The not so good Reem gets put to sleep easily if he stands with Sugar Ray. Should be an exciting fight to watch.


----------



## dudeabides (Sep 30, 2008)

Sefo taps!



> Round 1 - Leg kick by Sefo lands. Nice overhand right counter punch by Sefo and an Overeem head kick is blocked. Right hand by Sefo lands. Another straight right hand by Sefo now. Push kick by Overeem. Oveem shoots and gets the takedown. Neck crank by Overeem and Sefo is forced to tap out. Huh...go figure, he doesn't know how to defend a neck crank. Valentijn Overeem wins by submission (neck crank), round 1.


http://www.bloodyelbow.com/2011/2/12/1989383/strikeforce-fedor-vs-silva-live-results-and-commentary

*This one was settled with the wrong fighter unfortunatly. I'll pay back all the Overeem betters, and the Sefo betters get lucky on this one.*

Paying back:

420atalon 100000 + .77
Toroian 20000 + .77
boatoar 6969 + .77
Mike28 250 10/13 + .77
Diokhan 82 + .77


----------



## Rusty (Apr 13, 2010)

What? Overeem tapped him out with a neck crank I thought?

SJ's gonna be upset


----------



## The Horticulturist (Feb 16, 2009)

pfffft. that is pennies to me  

must have been an exciting one! it definitely lasted as long as I thought it would.


----------



## Rusty (Apr 13, 2010)

SJ said:


> pfffft. that is pennies to me
> 
> must have been an exciting one! it definitely lasted as long as I thought it would.

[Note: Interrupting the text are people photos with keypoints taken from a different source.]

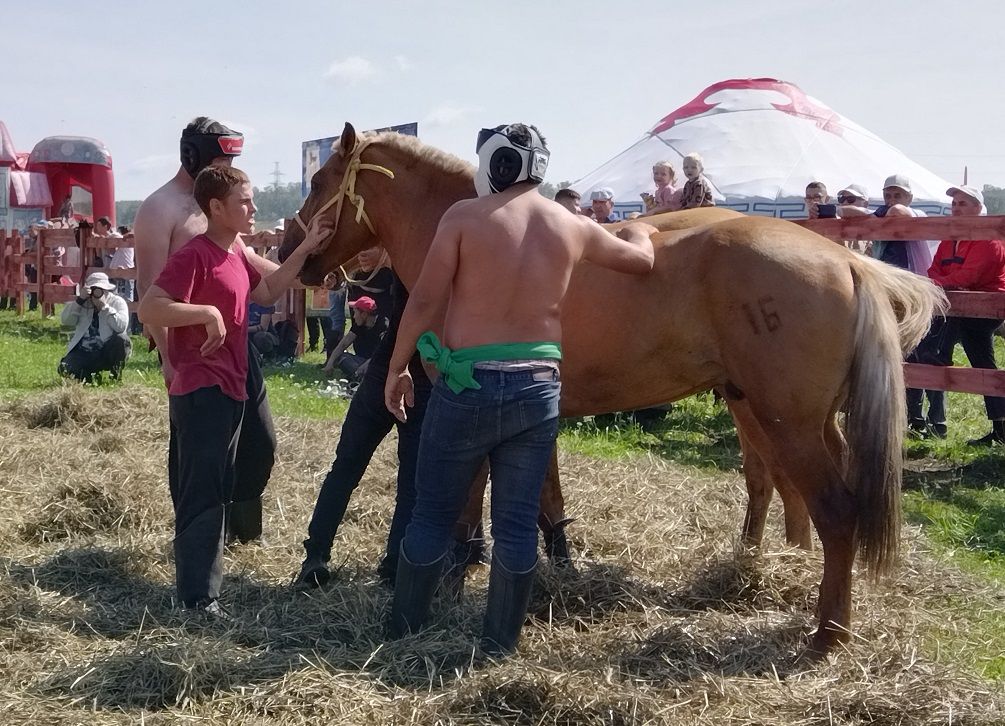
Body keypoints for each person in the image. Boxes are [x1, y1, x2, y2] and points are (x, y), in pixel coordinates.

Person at [384, 122, 655, 656]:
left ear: (497, 164)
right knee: (514, 525)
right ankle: (500, 644)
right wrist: (641, 230)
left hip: (467, 384)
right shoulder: (570, 225)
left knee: (432, 514)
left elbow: (424, 303)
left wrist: (398, 367)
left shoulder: (463, 217)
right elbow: (641, 260)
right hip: (538, 388)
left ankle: (404, 630)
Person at [138, 165, 326, 614]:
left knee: (223, 477)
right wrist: (207, 312)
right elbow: (150, 307)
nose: (253, 207)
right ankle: (197, 599)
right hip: (201, 387)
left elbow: (268, 290)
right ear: (216, 208)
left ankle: (208, 581)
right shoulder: (195, 254)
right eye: (244, 201)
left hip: (231, 384)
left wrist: (309, 248)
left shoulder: (234, 253)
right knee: (203, 488)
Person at [134, 116, 278, 544]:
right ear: (192, 155)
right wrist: (168, 359)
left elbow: (252, 266)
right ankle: (196, 540)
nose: (227, 169)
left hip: (233, 344)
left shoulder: (220, 206)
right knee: (195, 452)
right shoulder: (159, 209)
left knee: (260, 439)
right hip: (190, 352)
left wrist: (309, 271)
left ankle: (243, 533)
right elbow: (150, 291)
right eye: (219, 158)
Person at [295, 273, 433, 589]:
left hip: (406, 380)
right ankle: (321, 557)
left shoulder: (410, 266)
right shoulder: (381, 274)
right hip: (396, 379)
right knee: (354, 469)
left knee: (400, 478)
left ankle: (390, 567)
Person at [928, 185, 1005, 445]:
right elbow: (933, 269)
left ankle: (938, 355)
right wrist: (943, 283)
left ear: (978, 208)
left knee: (982, 366)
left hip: (984, 309)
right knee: (984, 366)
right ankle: (1000, 428)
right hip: (957, 306)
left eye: (963, 203)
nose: (957, 208)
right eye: (954, 204)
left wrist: (940, 283)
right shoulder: (949, 239)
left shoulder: (988, 238)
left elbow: (970, 277)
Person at [871, 174, 942, 437]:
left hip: (913, 292)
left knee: (922, 354)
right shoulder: (881, 217)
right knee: (895, 353)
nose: (892, 201)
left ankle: (933, 419)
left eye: (897, 194)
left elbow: (899, 212)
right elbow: (849, 211)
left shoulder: (914, 213)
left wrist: (880, 211)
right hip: (889, 291)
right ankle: (910, 417)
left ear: (909, 197)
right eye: (887, 195)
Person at [58, 271, 131, 382]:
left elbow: (121, 327)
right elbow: (66, 321)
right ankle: (89, 377)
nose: (97, 293)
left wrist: (104, 308)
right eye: (93, 289)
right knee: (64, 368)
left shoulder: (117, 302)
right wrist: (79, 301)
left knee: (122, 340)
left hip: (106, 351)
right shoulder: (82, 303)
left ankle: (115, 375)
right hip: (84, 351)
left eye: (100, 289)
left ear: (107, 290)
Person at [322, 296, 389, 380]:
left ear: (364, 314)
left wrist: (364, 367)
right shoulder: (359, 324)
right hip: (361, 361)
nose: (354, 316)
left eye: (355, 312)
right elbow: (343, 344)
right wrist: (330, 362)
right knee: (342, 357)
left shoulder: (384, 326)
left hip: (378, 364)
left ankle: (359, 379)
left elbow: (383, 354)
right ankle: (358, 378)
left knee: (374, 368)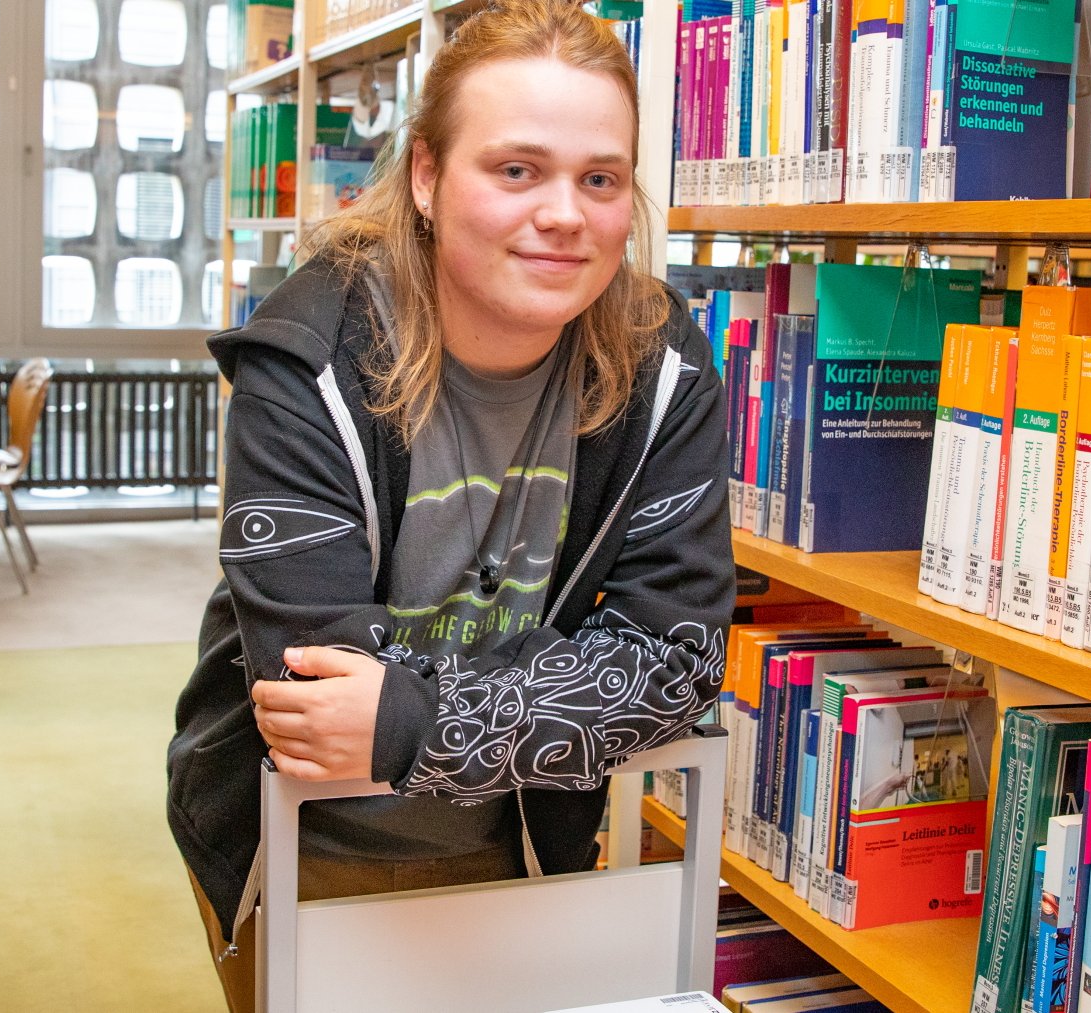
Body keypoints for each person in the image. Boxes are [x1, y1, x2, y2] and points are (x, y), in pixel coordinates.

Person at [164, 2, 734, 1009]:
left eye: (598, 178)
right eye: (515, 169)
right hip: (302, 837)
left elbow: (678, 661)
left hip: (526, 827)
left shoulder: (665, 365)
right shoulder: (305, 361)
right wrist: (575, 685)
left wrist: (414, 715)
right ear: (426, 175)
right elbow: (306, 691)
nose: (564, 212)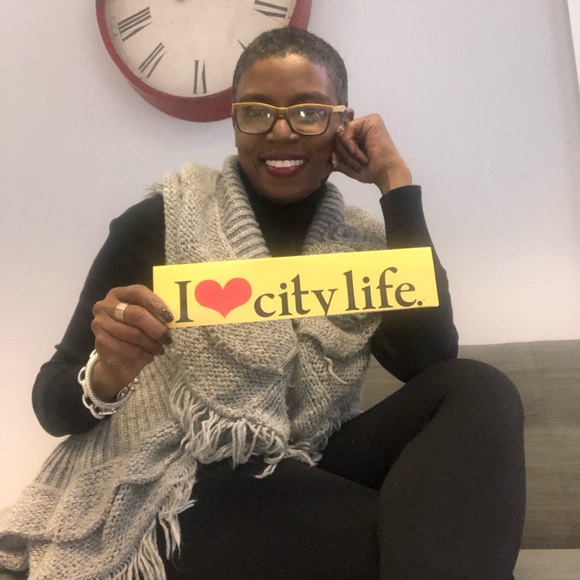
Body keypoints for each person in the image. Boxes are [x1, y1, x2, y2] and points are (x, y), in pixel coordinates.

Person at [0, 27, 525, 579]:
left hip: (311, 456)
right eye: (256, 112)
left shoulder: (366, 246)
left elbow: (430, 361)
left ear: (343, 124)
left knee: (478, 388)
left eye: (308, 112)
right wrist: (107, 374)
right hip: (184, 473)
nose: (280, 130)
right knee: (426, 534)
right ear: (235, 122)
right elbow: (50, 402)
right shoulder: (163, 220)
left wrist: (396, 186)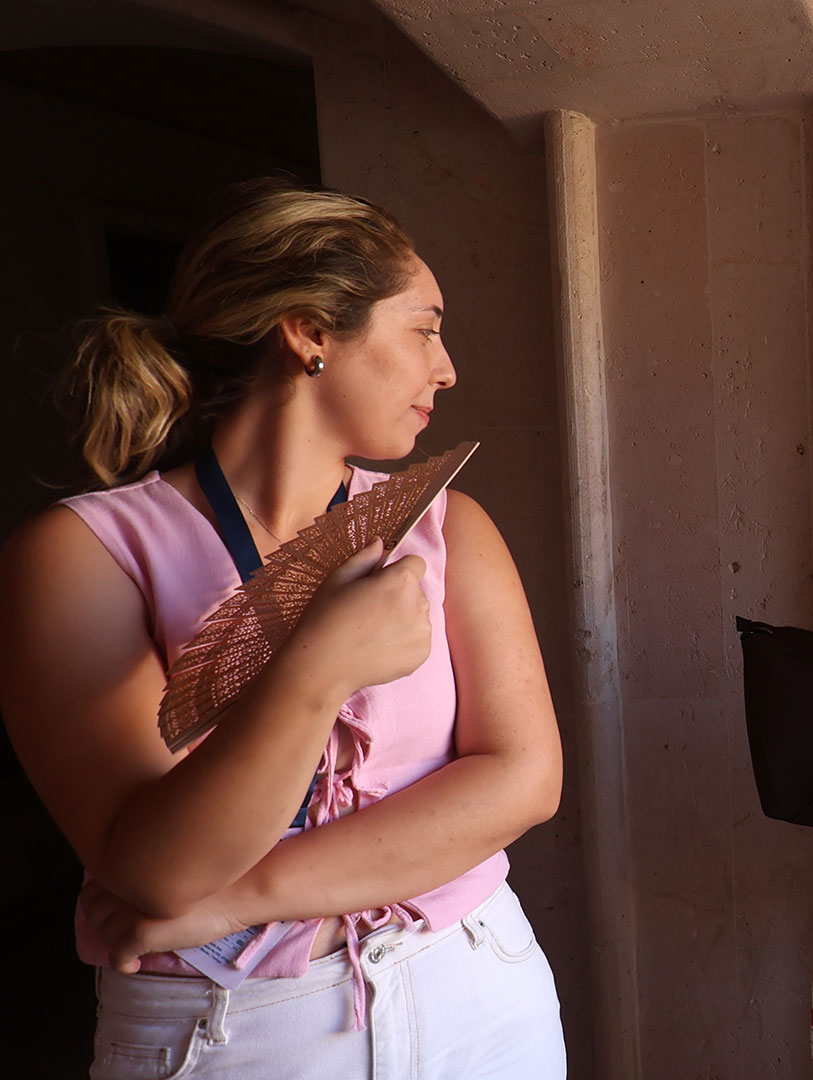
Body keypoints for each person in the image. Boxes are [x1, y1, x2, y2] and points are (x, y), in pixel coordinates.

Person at [0, 179, 566, 1078]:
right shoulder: (81, 553)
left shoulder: (448, 526)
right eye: (424, 329)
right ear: (309, 332)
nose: (447, 368)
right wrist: (318, 667)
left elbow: (525, 781)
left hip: (477, 986)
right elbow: (158, 872)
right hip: (231, 1025)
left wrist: (239, 901)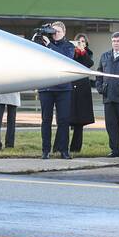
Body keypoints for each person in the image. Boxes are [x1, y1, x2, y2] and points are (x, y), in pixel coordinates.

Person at [37, 21, 75, 159]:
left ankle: (63, 150)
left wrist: (50, 45)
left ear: (64, 32)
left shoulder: (69, 46)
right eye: (53, 31)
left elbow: (65, 58)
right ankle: (45, 150)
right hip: (46, 88)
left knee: (64, 120)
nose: (55, 34)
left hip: (63, 89)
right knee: (46, 120)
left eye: (58, 31)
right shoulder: (42, 44)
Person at [69, 34, 96, 153]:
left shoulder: (88, 53)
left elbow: (88, 64)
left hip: (82, 89)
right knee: (66, 118)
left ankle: (76, 148)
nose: (81, 43)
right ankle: (60, 146)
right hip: (70, 86)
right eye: (78, 41)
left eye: (83, 41)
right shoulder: (70, 51)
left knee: (79, 121)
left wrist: (82, 51)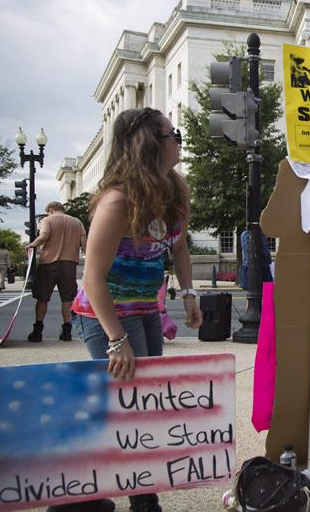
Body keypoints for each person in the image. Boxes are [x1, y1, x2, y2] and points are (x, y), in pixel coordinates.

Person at [67, 107, 203, 512]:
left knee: (146, 405)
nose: (178, 139)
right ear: (148, 142)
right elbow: (92, 278)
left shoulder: (175, 189)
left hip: (145, 309)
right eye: (171, 133)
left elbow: (178, 247)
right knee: (129, 407)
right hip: (105, 315)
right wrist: (116, 340)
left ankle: (142, 493)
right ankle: (119, 496)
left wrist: (190, 293)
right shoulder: (117, 201)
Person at [26, 202, 87, 342]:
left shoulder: (47, 220)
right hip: (69, 264)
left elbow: (44, 236)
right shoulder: (77, 222)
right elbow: (84, 242)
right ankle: (67, 332)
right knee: (67, 299)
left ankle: (37, 331)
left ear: (51, 210)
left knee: (42, 298)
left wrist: (32, 245)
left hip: (48, 263)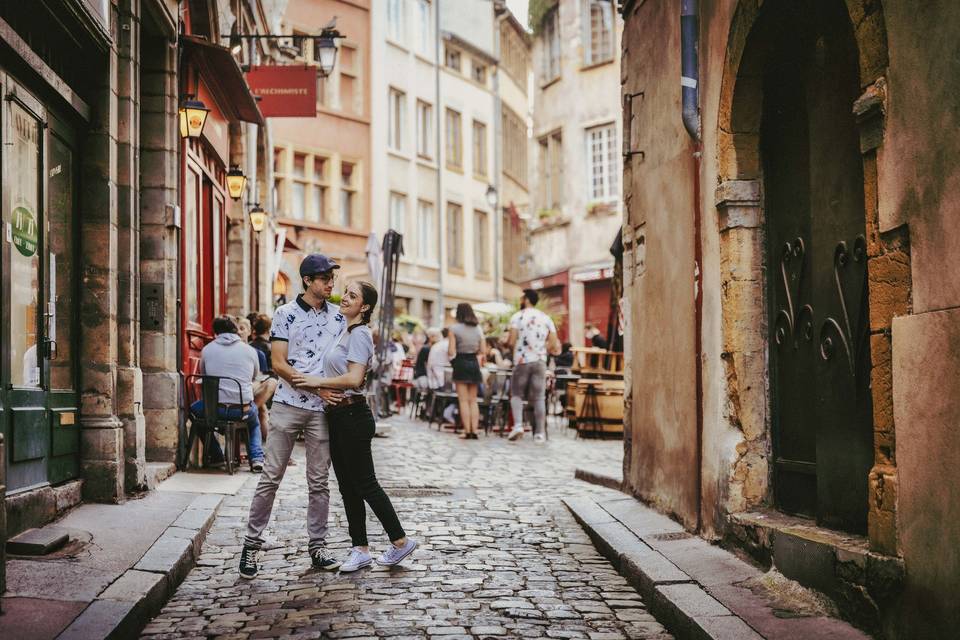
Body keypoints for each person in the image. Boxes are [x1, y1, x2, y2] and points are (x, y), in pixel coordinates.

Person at [292, 281, 418, 573]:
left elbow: (353, 378)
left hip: (353, 415)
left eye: (352, 295)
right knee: (348, 487)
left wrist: (316, 382)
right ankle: (359, 549)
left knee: (366, 483)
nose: (344, 298)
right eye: (345, 292)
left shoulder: (360, 334)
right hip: (336, 416)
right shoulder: (343, 330)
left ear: (365, 307)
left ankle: (400, 541)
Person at [239, 253, 347, 579]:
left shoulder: (339, 318)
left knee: (319, 483)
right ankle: (250, 545)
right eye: (324, 278)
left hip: (322, 412)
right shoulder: (284, 314)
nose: (330, 283)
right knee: (271, 477)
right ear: (308, 281)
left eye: (332, 277)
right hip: (287, 405)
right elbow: (279, 364)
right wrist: (317, 389)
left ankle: (318, 547)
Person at [192, 316, 265, 471]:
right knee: (254, 421)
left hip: (214, 410)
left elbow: (204, 375)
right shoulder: (250, 351)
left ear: (216, 332)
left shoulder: (207, 349)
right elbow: (253, 377)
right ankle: (257, 458)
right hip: (241, 410)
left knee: (194, 412)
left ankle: (217, 455)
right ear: (235, 330)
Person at [505, 289, 560, 442]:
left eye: (522, 298)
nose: (520, 300)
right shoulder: (545, 317)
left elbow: (511, 340)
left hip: (522, 360)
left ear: (527, 299)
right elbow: (554, 342)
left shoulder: (518, 316)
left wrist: (509, 346)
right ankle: (540, 434)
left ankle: (517, 426)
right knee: (539, 398)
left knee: (516, 394)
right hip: (540, 361)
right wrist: (542, 351)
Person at [448, 303, 484, 440]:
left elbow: (451, 351)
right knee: (473, 400)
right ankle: (474, 431)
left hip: (461, 363)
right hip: (474, 363)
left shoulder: (454, 328)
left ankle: (466, 430)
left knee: (463, 400)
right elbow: (483, 350)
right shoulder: (478, 329)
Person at [246, 314, 281, 448]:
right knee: (262, 410)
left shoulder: (250, 346)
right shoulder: (271, 348)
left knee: (262, 410)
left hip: (252, 388)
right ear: (269, 329)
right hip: (266, 389)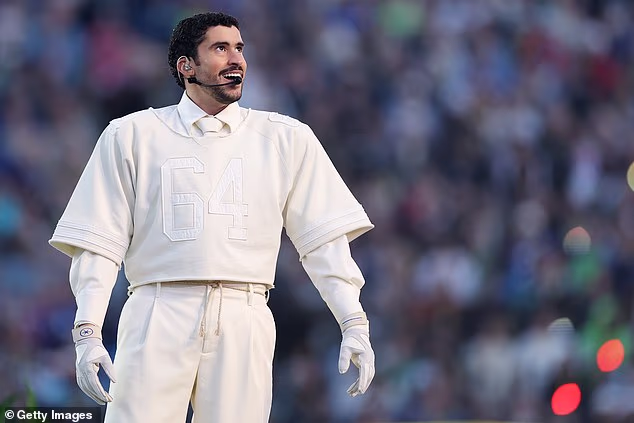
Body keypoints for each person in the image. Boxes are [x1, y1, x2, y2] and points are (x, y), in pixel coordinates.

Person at [49, 11, 375, 423]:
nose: (236, 59)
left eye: (239, 48)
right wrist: (87, 331)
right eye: (220, 48)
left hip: (246, 310)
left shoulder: (286, 138)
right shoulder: (130, 134)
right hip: (156, 305)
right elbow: (99, 244)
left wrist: (353, 320)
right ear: (186, 66)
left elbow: (323, 242)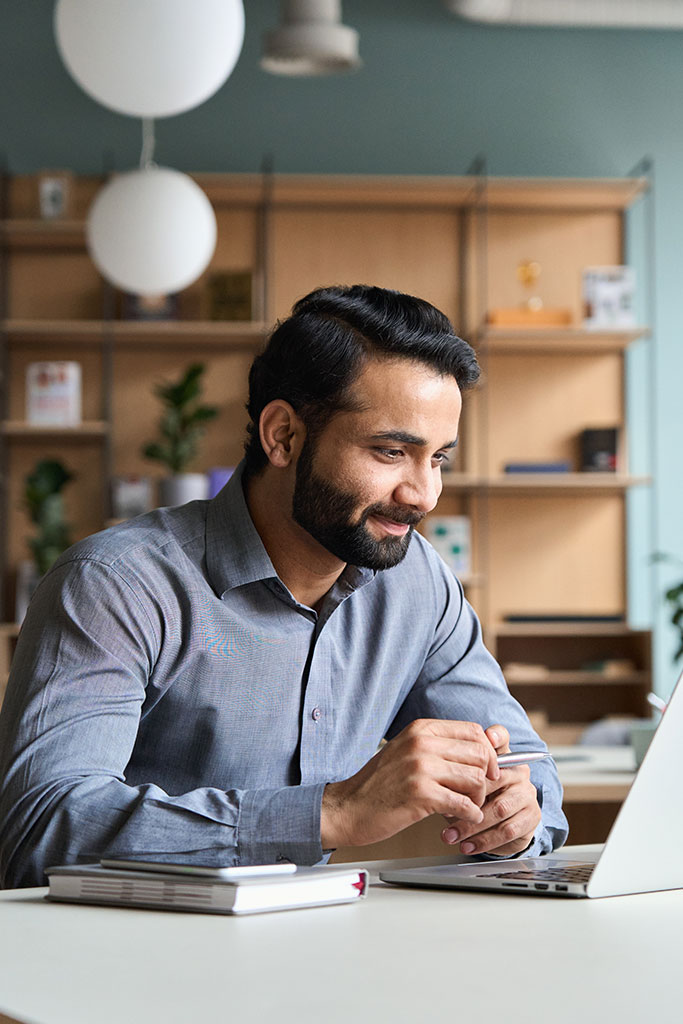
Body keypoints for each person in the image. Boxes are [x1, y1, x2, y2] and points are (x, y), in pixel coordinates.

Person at [0, 284, 567, 888]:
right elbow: (40, 831)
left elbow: (531, 773)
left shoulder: (417, 582)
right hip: (126, 959)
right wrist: (333, 813)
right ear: (283, 436)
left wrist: (516, 817)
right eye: (391, 451)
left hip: (312, 953)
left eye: (438, 460)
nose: (422, 495)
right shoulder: (117, 585)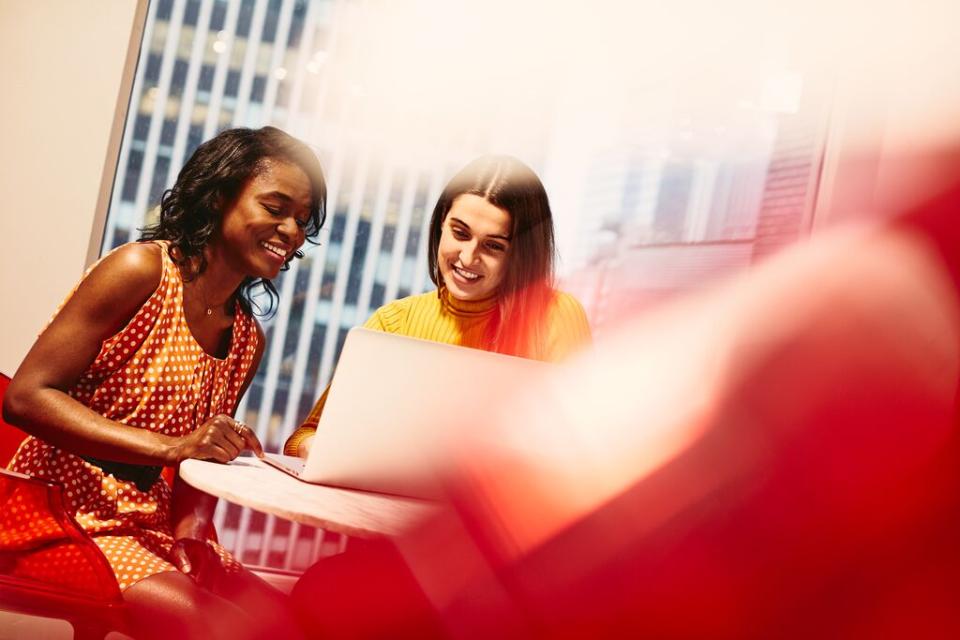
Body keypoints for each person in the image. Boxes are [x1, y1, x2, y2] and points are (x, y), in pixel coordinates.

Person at [1, 126, 325, 639]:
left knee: (294, 625)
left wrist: (193, 535)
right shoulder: (140, 270)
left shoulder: (246, 338)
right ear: (219, 198)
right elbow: (26, 397)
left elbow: (199, 462)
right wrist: (173, 447)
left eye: (302, 220)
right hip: (63, 514)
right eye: (276, 207)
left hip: (148, 527)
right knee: (229, 630)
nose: (291, 230)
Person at [283, 154, 592, 458]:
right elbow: (305, 436)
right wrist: (328, 452)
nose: (468, 258)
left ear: (520, 255)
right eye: (460, 233)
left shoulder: (558, 316)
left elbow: (576, 451)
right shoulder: (395, 323)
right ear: (441, 224)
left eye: (494, 246)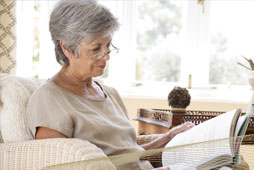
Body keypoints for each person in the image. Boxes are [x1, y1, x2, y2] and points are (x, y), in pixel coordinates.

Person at [26, 0, 194, 169]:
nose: (106, 56)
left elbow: (128, 155)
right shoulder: (49, 98)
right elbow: (58, 164)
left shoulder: (110, 93)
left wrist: (168, 136)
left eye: (107, 46)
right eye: (95, 49)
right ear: (66, 48)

More like pesos once I looked at your creds Just found it funny that a site would say that Sefo won the bout. Doesn't make much sense:confused02:


----------



## dudeabides (Sep 30, 2008)

I sent those 5 guys their credits. Not good enough to do the .77 math on all those bets so I rounded up the payout to 1.00 and gave you more than the vbookie thread would have if I had clicked on the right guy. Sorry I did that. :thumbsdown:


----------